▶ AIM 1
Answer these questions about the piece below on a primary school teacher:
(a) What was the teacher's name?
(b) What was her blouse made of, and what color was it?
(c) Which subjects does the writer say she taught?
▶ AIM 2
In one to three sentences, explain why the school's windows were set high, according to the piece below on a primary school teacher.
▶ AIM 3
Continue the piece below on a primary school teacher from its final sentence.
-- START OF EXTRACT TO READ --
Tuesday 31 January 2012

Primarily Ethics



The school comprised the left, older part only. Where the old meets the new, there was an outside toilet. The windows were purposedly high. To limit distraction.  I have always loved clouds.

My primary school teacher, Lily Cowan had the biggest bosom it was possible to have in the 1960's. Her bust would announce her approaching self before she entered a room. The whole magnificent globular cluster was a source of great mystery and wonder to me. She held her twin armfuls in check by employing an intriguing combination of the barely visible and the patently obvious. Her undergirdering, whilst effective and magnificently engineered was a part of the mystery. These great boudin blancs would move only slightly in response to her occasional sneeze or laugh or launched attack with duster or ruler. The effort caused just sufficient strain on her immaculate cream nylon blouse to only just betray the potential for a Hindenburg like disaster. Her decorum never nudged, she plowed through her small world with determination and the certainty of Scottish Presbyterianism. Breasts to the fore. Badged with heather and a pearl and seemingly only ever signaling her tight wound femininity by weight. Lily and lust were long ago estranged I assumed. Who knew?

Her carriage must have caused her some concern. Never less than straight and set fair, the pull on her dorsal muscles and on her lumbar spine would nowadays be offered help by friendly plastic surgeons over coffee. Lily had only herself to pop and twist into support garments both above and below the skirt line. The whole was representative of unwavering authority, tempered by regular and necessary inspection in covertly placed looking glasses hidden behind doors. She was the very essence of decorum in the scary red and black world of threatened communism and Martin Luther King. This altogether concentrated teaching machine held us all safe whilst the fear of Bay of Pigs and reckless rock and rollers roiled about us far away.

And all the time, she taught me physics, maths, classics and ethics without ever knowing it at all.
-- END OF EXTRACT TO READ --
-- START OF RECORDED INFORMATION --
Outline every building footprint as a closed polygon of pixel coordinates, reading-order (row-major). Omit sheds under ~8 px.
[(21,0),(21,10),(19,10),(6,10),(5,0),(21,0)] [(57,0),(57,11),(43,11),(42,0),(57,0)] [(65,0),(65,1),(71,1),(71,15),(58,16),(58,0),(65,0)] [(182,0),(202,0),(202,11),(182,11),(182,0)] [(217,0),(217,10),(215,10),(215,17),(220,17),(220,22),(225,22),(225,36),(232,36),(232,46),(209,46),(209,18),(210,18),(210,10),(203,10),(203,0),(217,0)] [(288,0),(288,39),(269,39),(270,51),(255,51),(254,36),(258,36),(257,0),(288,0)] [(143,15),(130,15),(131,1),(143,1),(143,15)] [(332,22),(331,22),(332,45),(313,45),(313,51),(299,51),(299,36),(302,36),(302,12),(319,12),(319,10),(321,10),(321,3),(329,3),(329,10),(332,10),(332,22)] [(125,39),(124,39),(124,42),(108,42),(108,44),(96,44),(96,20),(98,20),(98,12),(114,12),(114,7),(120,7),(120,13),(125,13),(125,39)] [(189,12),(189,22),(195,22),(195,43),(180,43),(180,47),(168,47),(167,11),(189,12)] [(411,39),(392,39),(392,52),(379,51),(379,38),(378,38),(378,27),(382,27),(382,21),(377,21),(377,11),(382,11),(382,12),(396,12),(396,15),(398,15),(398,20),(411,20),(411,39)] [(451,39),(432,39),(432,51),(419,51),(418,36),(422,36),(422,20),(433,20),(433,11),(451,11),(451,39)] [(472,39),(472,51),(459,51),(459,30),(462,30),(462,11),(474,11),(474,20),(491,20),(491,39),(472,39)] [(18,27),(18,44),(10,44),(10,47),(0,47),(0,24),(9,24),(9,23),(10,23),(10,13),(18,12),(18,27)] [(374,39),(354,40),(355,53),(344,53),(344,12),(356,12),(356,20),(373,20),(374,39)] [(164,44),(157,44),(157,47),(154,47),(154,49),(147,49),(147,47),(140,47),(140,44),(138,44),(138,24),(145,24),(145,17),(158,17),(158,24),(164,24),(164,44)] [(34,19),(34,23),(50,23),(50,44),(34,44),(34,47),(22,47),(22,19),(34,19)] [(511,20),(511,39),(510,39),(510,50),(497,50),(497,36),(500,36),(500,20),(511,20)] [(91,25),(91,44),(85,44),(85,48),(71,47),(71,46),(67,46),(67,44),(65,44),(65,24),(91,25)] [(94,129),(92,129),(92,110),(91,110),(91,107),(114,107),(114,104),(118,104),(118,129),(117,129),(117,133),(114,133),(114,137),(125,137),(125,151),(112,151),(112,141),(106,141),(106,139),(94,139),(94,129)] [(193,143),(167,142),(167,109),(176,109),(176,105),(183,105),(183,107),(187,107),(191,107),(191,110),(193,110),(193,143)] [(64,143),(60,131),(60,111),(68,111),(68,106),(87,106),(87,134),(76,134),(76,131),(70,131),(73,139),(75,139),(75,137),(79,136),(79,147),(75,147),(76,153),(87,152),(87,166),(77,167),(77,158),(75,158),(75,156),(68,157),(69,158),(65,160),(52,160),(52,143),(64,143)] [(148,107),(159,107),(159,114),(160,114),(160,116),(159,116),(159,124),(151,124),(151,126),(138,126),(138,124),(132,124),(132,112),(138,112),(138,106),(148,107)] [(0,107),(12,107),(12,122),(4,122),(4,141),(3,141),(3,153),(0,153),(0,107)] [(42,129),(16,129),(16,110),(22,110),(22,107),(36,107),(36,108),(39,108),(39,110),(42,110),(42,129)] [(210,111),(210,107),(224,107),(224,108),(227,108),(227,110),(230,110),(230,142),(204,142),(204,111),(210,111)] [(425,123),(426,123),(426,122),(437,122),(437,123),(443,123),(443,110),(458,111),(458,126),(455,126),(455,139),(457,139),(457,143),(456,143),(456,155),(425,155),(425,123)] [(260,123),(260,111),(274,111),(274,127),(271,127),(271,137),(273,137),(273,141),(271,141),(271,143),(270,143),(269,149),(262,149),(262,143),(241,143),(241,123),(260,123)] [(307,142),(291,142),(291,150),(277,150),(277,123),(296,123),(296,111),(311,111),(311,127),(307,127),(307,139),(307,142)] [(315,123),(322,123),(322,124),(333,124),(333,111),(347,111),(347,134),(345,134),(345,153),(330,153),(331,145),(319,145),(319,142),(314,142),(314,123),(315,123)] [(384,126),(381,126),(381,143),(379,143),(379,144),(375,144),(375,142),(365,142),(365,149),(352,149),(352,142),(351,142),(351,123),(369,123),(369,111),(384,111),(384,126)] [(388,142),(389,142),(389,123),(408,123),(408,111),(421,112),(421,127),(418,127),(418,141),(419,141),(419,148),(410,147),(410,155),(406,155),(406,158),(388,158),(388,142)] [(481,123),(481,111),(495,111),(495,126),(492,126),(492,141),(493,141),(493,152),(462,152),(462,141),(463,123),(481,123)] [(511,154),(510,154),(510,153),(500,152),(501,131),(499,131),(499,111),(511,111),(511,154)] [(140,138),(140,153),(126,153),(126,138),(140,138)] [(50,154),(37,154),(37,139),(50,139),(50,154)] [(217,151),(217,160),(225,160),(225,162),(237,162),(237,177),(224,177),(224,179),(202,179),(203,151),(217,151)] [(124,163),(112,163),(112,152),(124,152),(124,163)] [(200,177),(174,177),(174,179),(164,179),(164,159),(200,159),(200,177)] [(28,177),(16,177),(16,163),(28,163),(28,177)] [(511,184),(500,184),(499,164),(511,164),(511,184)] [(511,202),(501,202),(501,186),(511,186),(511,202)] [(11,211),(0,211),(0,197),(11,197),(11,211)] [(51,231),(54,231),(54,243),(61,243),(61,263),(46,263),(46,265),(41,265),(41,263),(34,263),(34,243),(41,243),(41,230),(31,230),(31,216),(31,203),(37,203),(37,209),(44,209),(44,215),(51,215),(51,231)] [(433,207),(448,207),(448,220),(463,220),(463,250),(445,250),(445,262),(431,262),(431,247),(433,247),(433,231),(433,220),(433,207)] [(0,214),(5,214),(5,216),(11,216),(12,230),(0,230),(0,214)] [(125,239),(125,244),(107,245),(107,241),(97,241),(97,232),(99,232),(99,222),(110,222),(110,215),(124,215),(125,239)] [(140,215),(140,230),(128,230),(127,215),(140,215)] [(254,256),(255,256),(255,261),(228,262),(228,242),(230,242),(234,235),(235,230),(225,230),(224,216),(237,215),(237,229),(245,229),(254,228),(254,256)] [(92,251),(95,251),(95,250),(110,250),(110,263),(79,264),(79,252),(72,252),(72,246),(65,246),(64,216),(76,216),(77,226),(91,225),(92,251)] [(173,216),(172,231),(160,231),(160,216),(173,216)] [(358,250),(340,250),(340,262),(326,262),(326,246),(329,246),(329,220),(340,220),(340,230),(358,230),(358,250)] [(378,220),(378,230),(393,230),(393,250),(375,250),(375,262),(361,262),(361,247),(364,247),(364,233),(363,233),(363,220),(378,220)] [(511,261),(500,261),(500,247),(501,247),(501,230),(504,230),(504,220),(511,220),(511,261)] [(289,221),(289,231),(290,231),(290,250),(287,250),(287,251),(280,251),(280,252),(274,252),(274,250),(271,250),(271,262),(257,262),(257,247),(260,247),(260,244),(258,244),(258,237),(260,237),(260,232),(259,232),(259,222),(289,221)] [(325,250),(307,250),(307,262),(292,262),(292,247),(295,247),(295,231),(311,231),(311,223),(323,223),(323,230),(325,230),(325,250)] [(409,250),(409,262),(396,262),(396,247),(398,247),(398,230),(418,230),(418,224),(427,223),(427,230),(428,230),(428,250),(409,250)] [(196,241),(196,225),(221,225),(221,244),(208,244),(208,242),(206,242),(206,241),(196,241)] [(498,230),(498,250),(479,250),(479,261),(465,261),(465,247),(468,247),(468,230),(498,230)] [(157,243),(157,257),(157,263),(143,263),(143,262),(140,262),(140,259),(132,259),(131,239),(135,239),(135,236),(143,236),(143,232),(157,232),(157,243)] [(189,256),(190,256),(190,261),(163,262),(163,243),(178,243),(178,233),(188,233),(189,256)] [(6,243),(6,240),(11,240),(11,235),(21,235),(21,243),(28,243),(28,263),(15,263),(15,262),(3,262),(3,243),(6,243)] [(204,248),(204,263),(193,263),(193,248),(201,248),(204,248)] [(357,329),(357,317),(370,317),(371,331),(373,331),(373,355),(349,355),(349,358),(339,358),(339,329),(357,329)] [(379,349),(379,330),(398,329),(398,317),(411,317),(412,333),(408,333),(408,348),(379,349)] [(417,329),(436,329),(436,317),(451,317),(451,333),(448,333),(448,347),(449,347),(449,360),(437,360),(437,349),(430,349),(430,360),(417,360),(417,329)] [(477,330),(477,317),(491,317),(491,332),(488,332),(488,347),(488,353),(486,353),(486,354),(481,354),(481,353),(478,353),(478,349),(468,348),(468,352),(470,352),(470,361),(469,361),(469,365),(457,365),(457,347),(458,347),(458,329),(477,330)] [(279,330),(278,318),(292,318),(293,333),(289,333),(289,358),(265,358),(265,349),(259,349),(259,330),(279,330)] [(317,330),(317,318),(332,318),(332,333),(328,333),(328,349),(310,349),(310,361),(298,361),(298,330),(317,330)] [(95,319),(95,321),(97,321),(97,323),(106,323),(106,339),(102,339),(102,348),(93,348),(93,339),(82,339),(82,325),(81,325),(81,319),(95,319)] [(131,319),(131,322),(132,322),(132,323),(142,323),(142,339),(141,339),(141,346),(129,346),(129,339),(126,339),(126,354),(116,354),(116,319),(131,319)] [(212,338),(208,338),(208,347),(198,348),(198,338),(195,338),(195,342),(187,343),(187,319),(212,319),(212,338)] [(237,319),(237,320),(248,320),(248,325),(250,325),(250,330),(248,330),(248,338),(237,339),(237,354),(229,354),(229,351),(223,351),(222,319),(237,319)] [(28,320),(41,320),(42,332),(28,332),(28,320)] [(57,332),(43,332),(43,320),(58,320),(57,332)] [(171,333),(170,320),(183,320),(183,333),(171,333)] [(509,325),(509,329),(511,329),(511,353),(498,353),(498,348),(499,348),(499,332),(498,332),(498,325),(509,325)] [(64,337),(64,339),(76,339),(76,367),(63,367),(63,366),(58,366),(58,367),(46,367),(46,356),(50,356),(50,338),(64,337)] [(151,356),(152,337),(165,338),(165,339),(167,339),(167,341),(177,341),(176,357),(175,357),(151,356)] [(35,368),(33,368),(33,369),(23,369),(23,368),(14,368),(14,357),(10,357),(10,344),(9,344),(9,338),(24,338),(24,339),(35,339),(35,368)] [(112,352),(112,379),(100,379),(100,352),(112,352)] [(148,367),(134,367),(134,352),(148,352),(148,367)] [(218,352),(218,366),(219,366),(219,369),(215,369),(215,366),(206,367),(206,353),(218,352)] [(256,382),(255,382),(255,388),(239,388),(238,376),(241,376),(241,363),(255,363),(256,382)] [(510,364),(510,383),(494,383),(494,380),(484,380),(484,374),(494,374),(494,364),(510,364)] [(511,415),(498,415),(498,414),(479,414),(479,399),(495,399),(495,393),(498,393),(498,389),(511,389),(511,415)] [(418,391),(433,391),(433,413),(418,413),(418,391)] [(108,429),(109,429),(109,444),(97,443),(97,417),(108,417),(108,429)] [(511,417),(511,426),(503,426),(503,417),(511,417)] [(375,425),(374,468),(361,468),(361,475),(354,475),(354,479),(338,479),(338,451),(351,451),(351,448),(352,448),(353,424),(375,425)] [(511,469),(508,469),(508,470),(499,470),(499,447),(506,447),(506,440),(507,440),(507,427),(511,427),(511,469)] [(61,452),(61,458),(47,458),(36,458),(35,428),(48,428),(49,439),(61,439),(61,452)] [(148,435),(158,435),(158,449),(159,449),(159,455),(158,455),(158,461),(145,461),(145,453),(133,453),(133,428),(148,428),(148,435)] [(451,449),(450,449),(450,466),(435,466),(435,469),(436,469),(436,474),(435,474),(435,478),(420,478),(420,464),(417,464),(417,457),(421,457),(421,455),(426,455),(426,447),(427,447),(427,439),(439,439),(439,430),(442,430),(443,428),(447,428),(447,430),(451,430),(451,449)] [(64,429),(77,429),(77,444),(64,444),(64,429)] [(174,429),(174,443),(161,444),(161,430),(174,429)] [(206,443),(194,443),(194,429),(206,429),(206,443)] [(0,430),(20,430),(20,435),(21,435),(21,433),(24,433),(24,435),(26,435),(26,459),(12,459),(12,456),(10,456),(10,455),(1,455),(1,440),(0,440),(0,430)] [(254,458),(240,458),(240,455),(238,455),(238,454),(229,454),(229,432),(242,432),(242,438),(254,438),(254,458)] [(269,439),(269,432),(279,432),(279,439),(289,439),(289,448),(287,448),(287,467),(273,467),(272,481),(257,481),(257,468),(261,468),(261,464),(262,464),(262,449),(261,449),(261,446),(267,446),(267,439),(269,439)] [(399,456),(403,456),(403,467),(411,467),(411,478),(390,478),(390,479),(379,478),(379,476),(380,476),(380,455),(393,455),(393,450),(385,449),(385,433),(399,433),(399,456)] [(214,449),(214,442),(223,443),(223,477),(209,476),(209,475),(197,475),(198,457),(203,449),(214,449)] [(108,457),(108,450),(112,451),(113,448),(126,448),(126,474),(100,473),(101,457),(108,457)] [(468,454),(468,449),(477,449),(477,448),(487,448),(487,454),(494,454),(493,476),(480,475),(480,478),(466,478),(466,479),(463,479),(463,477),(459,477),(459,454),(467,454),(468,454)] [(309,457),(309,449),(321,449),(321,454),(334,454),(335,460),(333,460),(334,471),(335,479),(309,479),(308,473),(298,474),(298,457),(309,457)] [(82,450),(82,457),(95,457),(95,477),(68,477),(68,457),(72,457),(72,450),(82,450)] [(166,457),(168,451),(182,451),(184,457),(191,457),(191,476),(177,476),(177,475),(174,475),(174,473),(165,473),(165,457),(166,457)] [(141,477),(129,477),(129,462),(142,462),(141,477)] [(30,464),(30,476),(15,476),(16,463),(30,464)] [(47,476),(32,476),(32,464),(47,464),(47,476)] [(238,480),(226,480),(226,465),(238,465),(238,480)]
-- END OF RECORDED INFORMATION --
▶ EXERCISE RESULT 1
(a) Lily Cowan.
(b) Nylon, and it was cream.
(c) Physics, maths, classics and ethics.

▶ EXERCISE RESULT 2
The windows were deliberately placed high to limit distraction.

▶ EXERCISE RESULT 3
Our little school held fourteen pupils all the time I attended with my younger brothers. There being two years between us all, it was never likely that we would share a class so, as the new family, arrived from England with our flat vowels and our apparent and assumed confidence, Lily's task was probably just a little daunting. I was aware by the age of six, just how much easier the world became to manage if adults were regarded as dangerous but generally benign beings who enjoyed the lack of effort needed to maintain my interest. Reflecting back words and phrases offered to me was a skill I adopted early. Avoiding precociousness became my life's work. Lily allowed me some respite from this effort. She recognised in me an eagerness to learn and, while short on time she made every attempt to foster this by offering bok after book after book. Eventually, I was given the job of Library monitor, enabling the first choice of the bi monthly delivery. I spent the majority of my school day reading, fingers in ears or lying in the playground staring at the clouds and dreaming. Either way, it suited Lily.



Realising that intonation and correct vocabulary were more important than context more often than not, I must have been at times unbearable. I generally got away with it however. There was a quick understanding sealed between Lily and me. I was a competent reader with no comprehension problems. The level of numeracy I was expected to achieve in comparison to my peers was already in place. There was time to nurture a mutual support system. It was hard to remember not to overdo it sometimes but the system worked. She left me mostly to my own devices whilst I occasionally dropped back into 'helpless' in order that we neither of us forgot just who was holding things in check.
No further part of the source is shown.